GOAL OF THE EXERCISE
Can you recast the text in the material below as a JSON list of strings, with one string per line and no blank lines, leaving out the pictures?

--*--

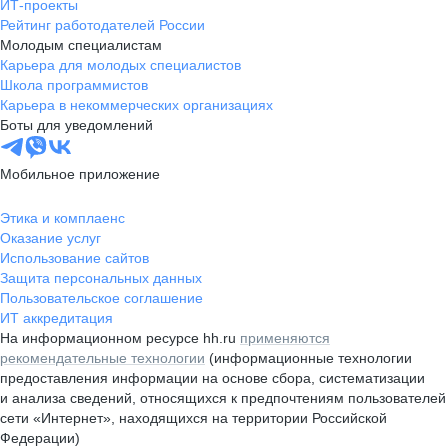
ИТ-проекты
Рейтинг работодателей России
Молодым специалистам
Карьера для молодых специалистов
Школа программистов
Карьера в некоммерческих организациях
Боты для уведомлений
Мобильное приложение
Этика и комплаенс
Оказание услуг
Использование сайтов
Защита персональных данных
Пользовательское соглашение
ИТ аккредитация
На информационном ресурсе hh.ru
применяются
рекомендательные технологии
(информационные технологии
предоставления информации на основе сбора, систематизации
и анализа сведений, относящихся к предпочтениям пользователей
сети «Интернет», находящихся на территории Российской
Федерации)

--*--

REPLY TO THE EXERCISE
[
  "ИТ-проекты",
  "Рейтинг работодателей России",
  "Молодым специалистам",
  "Карьера для молодых специалистов",
  "Школа программистов",
  "Карьера в некоммерческих организациях",
  "Боты для уведомлений",
  "Мобильное приложение",
  "Этика и комплаенс",
  "Оказание услуг",
  "Использование сайтов",
  "Защита персональных данных",
  "Пользовательское соглашение",
  "ИТ аккредитация",
  "На информационном ресурсе hh.ru",
  "применяются",
  "рекомендательные технологии",
  "(информационные технологии",
  "предоставления информации на основе сбора, систематизации",
  "и анализа сведений, относящихся к предпочтениям пользователей",
  "сети «Интернет», находящихся на территории Российской",
  "Федерации)"
]